Tuesday, January 03, 2006
Spier: Bush and the Right Wing Attack on Constitutional Rights
The Attorney General's announcement that the Justice Department will investigate who leaked to the NYT that President Bush violated the FISA law has brought out (in defense) the ususal stupid and unbalanced Bushie cultists. It may make your skin crawl when defenders like Coulter and Michele Malkin take to the air; but they are the media part of the the assualt on constitutional rights oozing from the rightwing and the administration. If you are one of those folks who took to the barcolounger to watch some reality TV these past evenings, you might have warmed up with a dose of their frothing punditry.
The basic assualt has two constitutional bedrocks in the line of sight: 1) an argument by the administration that Article II gives the president ruling rights the office does not have and, 2) the Fourth Amendment can be suspended in the time of war and the president can authorize eavesdropping on U.S. citizens.
Now that the Justice Department is on the lookout for the leaker, the rightwing bloviators are jumping on the case too.

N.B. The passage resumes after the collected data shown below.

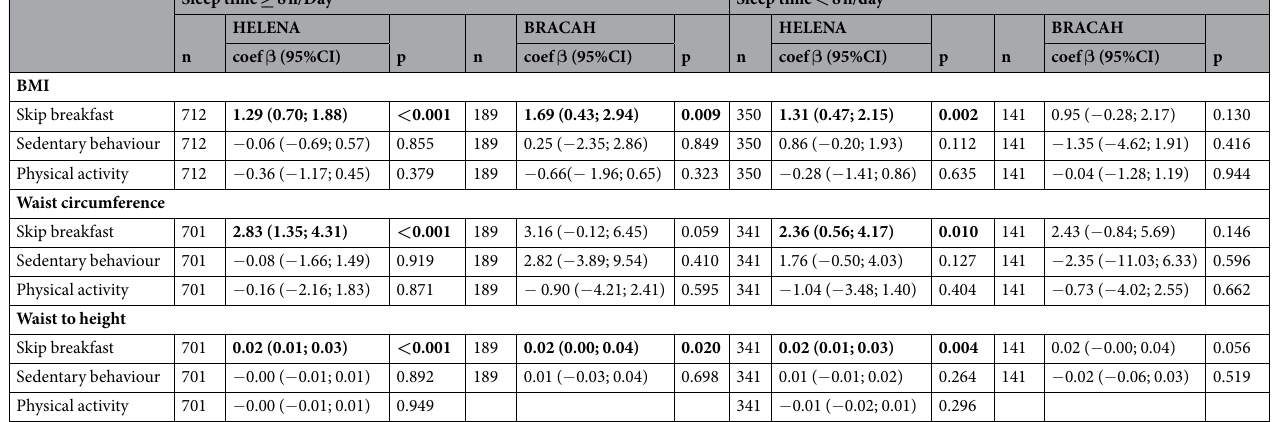
Table 4. Adjusted * association between EBRBs and general and abdominal obesity stratified by sleep time among adolescents’ boys studied from HELENA-CSS and BRACAH study. Adjusted by potential confounders: center (only in HELENA − CSS), age and education mother. Significant associations are in bold. EBRBs: energy balance-related behaviours, BMI: body mass index, HELENA-CSS: Healthy Lifestyle in Europe by Nutrition in Adolescence cross-sectional study, BRACAH study: Brazilian Cardiovascular Adolescent Health study, CI: confidence interval, coef β : beta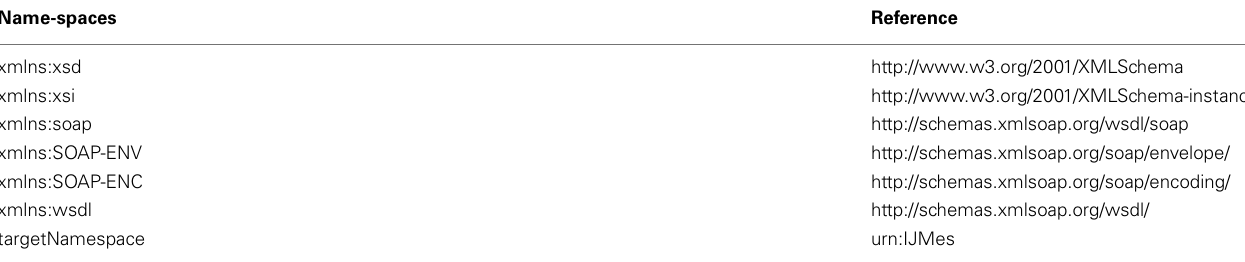
TableA1 | Name-spaces of the web-service.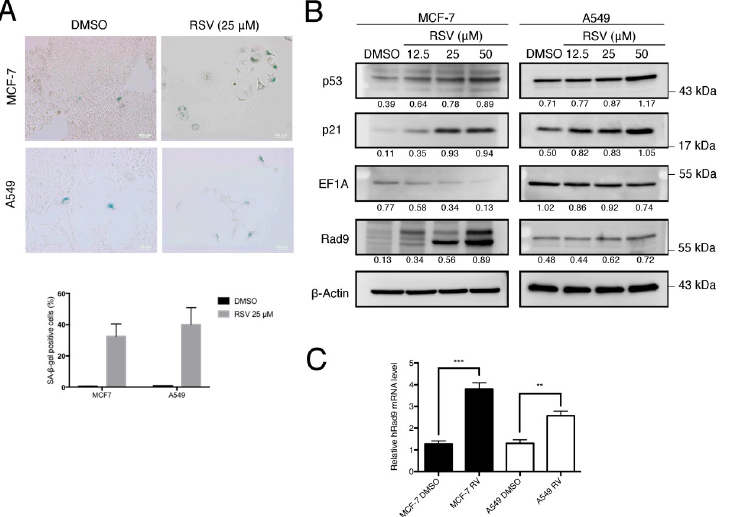
Fig 2. Rad9 involved RSV induction of premature senescence in MCF-7 and A549 cell lines. (A) SA- β -gal assays were performed 7 days after treated with 25 μ M of RSV in MCF-7 and A549 cell lines. Scale bar, 100 μ m, representative of three independent experiments. (B) Western blotting was performed to determine the expression of p53, p21, Rad9, and EF1A in RSV treated MCF-7 and A549 cells. β -Actin was used as a loading control. (C) Real-time PCR was performed to determine Rad9 gene expression in RSV treated cells. Data are means ± s.d., �� , ���� P � 0.05 (control vs. each treatment), representative of three independent experiments. Signals on the western blots were analyzed by ImageJ, normalized with that of β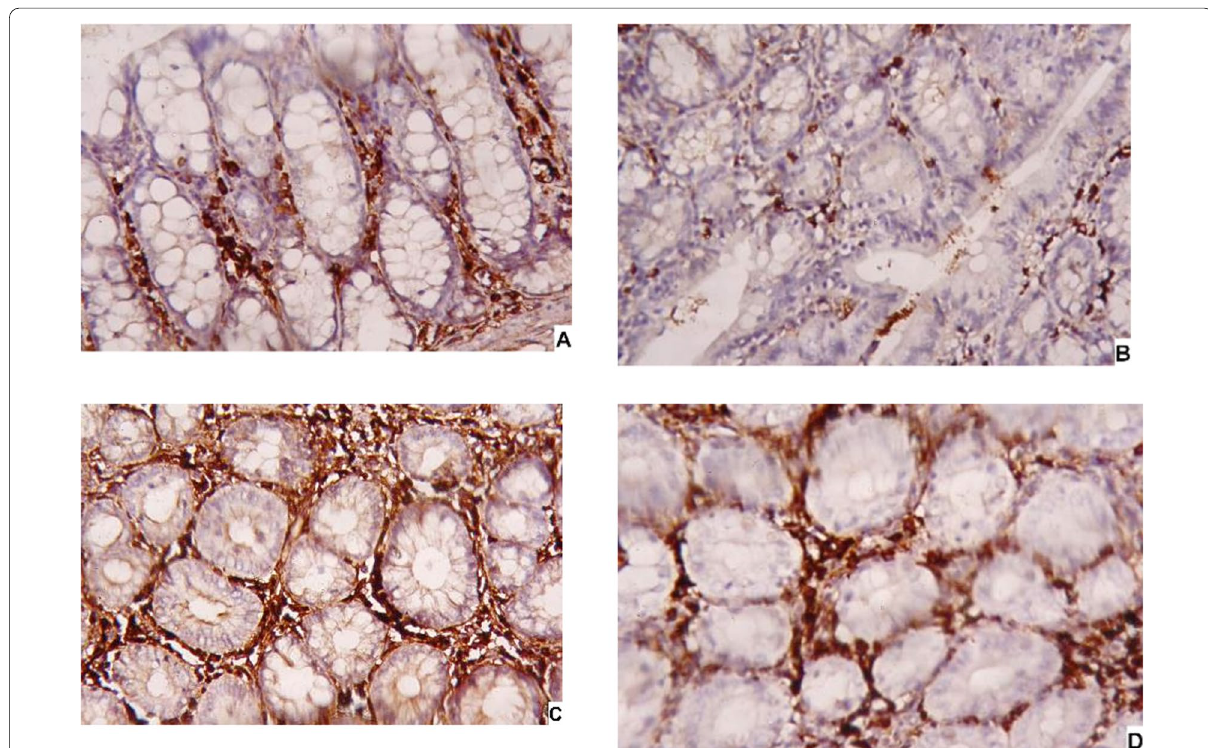
400). A : Control group showed moderate nuclear ×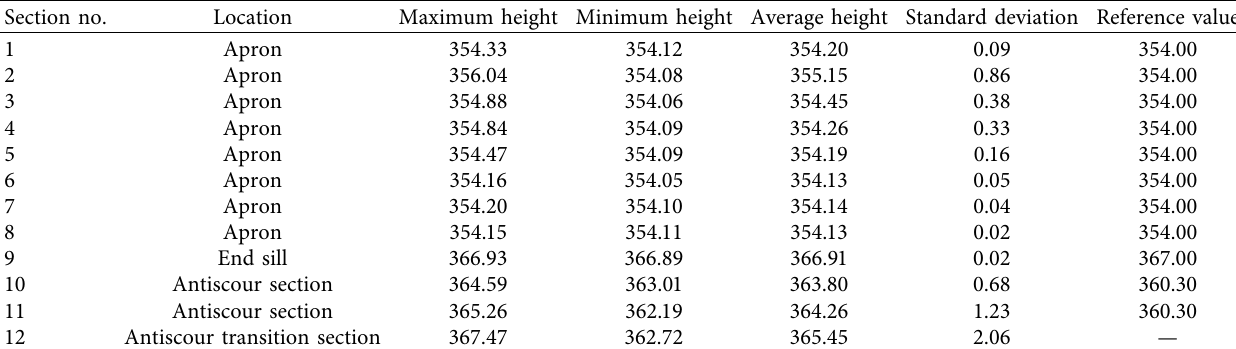
Table 3: Comparison table of elevation parameters among selected sections of the bottom outlet stilling basin (unit: m). Section no.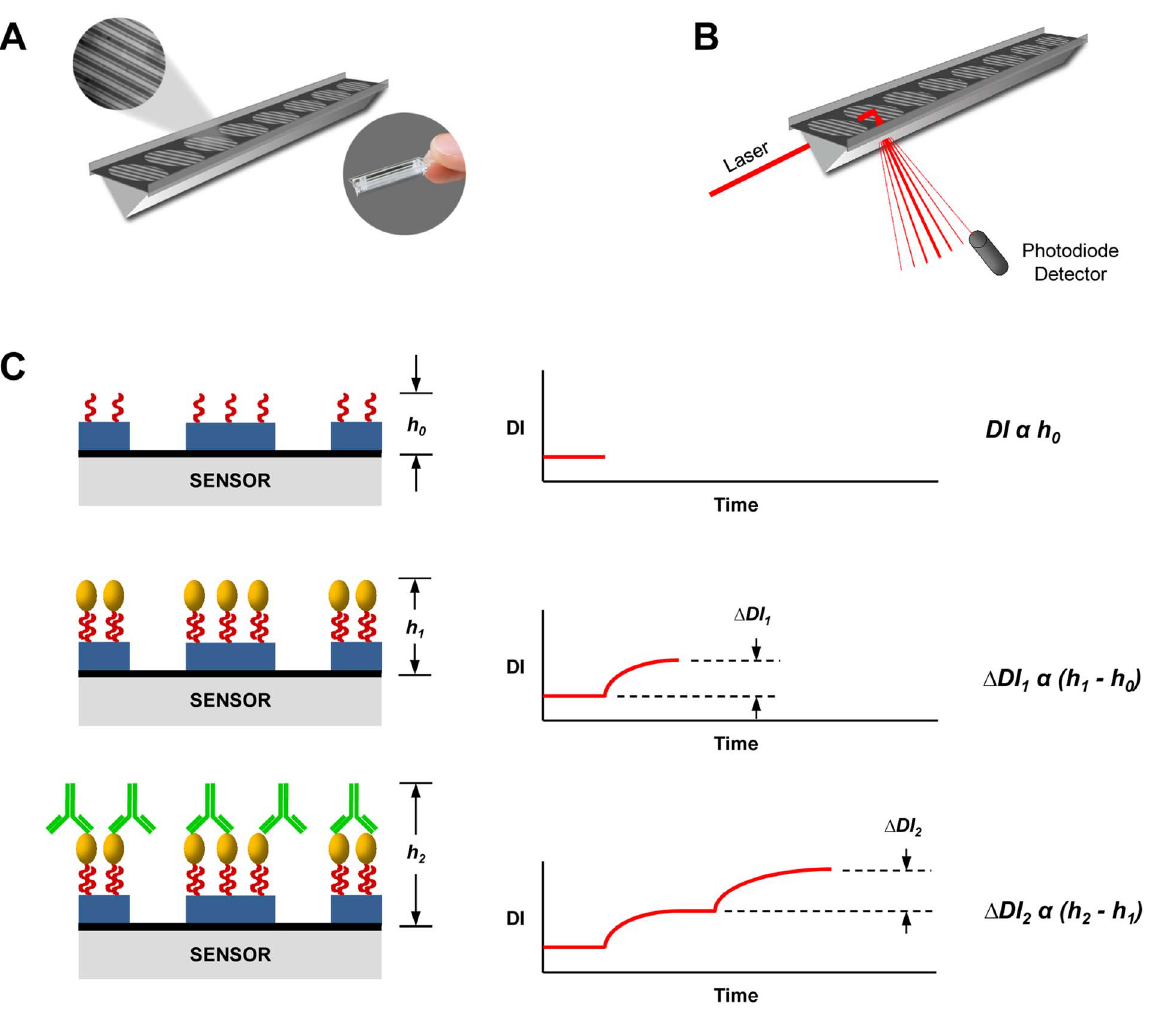
Figure 1. Schematic representation of a dotLab biosensor. (A) Each sensor consists of a contiguous array of 8 assay locations spotted on the bottom of a 10 m L flow channel where reagents and samples are introduced. Each assay location is comprised of a repeating pattern of capture molecules arranged in a defined series of parallel lines creating a diffraction grating. (B) Illumination of an assay spot with a laser generates a predictable diffraction image. The intensity of the diffraction image is monitored in real time by a photodiode detector. (C) Increases in the height ( h ) of the diffraction grating due to molecular binding events results in a proportionate increase in the diffraction image intensity ( D DI ).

They assist Bush by covering the airways with with a sideshow accusing the NYT and "the press" of national betrayal at time of war. Tbogg analyzes it good.
The Constitution: Congress shall make no law respecting an establishment of religion, or prohibiting the free exercise thereof; or abridging the freedom of speech, or of the press; or the right of the people peaceably to assemble, and to petition the government for a redress of grievances.
Michele Malkin: "What we are witnessing here is a battle that was a long-time in coming between a Republican leadership and the press. Leaks by unelected and entrenched foreign policy and intelligence bureaucrats (or perhaps elected members of the Congress?) meant to undermine the President in a time of war must carry with them consequences. Attempts by an adversarial press to supercede their mandate and actively work against a sitting administration while claiming neutrality and pretending to objectivity should have consequences. " (My emphasis)
She is a rabid dog.
Will this multi-pronged assualt on mandated rights succeed and place the entire nation on the road to a new American Facism? Peter Daou (Daou Report) thinks it might. Others point to the discomfort some Republicans and libertarians feel about all this. If they and mush bodied Democrats can focus the nation on the real issue--the president is not above the law; the discomfort from this should produce citizen concern.
Bush is now viewed by a majority of Americans as disengenuous or an outright liar. Once one filters out all the secondary issues regarding the eavesdropping, warrantless searches, and privacy, up pops the issue that a politician thinks he is above the law.
We don't take kindly to that. Do we?